(Data supplied Opens)
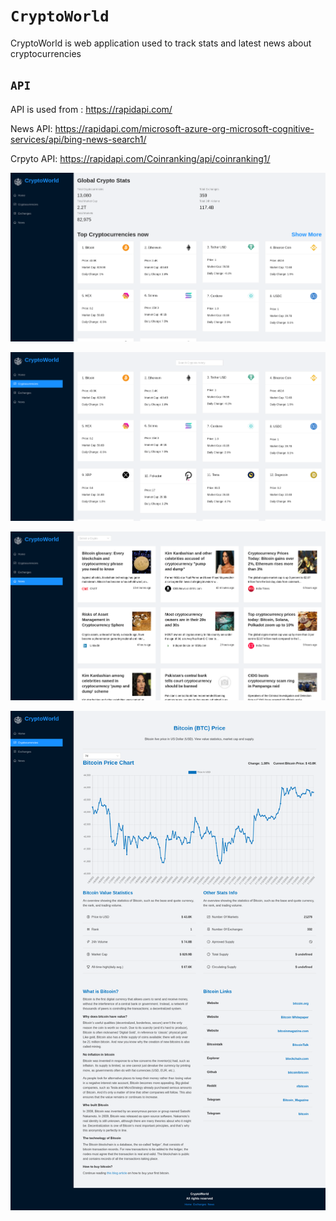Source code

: # `CryptoWorld`

CryptoWorld is web application used to track stats and latest news about cryptocurrencies

## `API`

API is used from : https://rapidapi.com/

News API: https://rapidapi.com/microsoft-azure-org-microsoft-cognitive-services/api/bing-news-search1/

Crpyto API: https://rapidapi.com/Coinranking/api/coinranking1/

![Home page](./src/images/home.png)

![Top 100 coins](./src/images/coins.png)

![News page](./src/images/news.png)

![Coin stats](./src/images/stats.png)
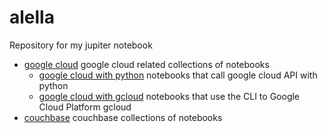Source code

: # alella
Repository for my jupiter notebook
- [google cloud](google%20cloud) google cloud related collections of notebooks
  - [google cloud with python](google%20cloud/google%20cloud%20with%20python) notebooks that call google cloud API with python
  - [google cloud with gcloud](google%20cloud/google%20cloud%20with%20gcloud) notebooks that use the CLI to Google Cloud Platform gcloud
- [couchbase](couchbase) couchbase collections of notebooks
(Data supplied Closes)
# [What is needed]
Transcribe the data word for word, with no images.

# [Result]
Source code

: # `CryptoWorld`

CryptoWorld is web application used to track stats and latest news about cryptocurrencies

## `API`

API is used from : https://rapidapi.com/

News API: https://rapidapi.com/microsoft-azure-org-microsoft-cognitive-services/api/bing-news-search1/

Crpyto API: https://rapidapi.com/Coinranking/api/coinranking1/

![Home page](./src/images/home.png)

![Top 100 coins](./src/images/coins.png)

![News page](./src/images/news.png)

![Coin stats](./src/images/stats.png)
Source code

: # alella
Repository for my jupiter notebook
- [google cloud](google%20cloud) google cloud related collections of notebooks
  - [google cloud with python](google%20cloud/google%20cloud%20with%20python) notebooks that call google cloud API with python
  - [google cloud with gcloud](google%20cloud/google%20cloud%20with%20gcloud) notebooks that use the CLI to Google Cloud Platform gcloud
- [couchbase](couchbase) couchbase collections of notebooks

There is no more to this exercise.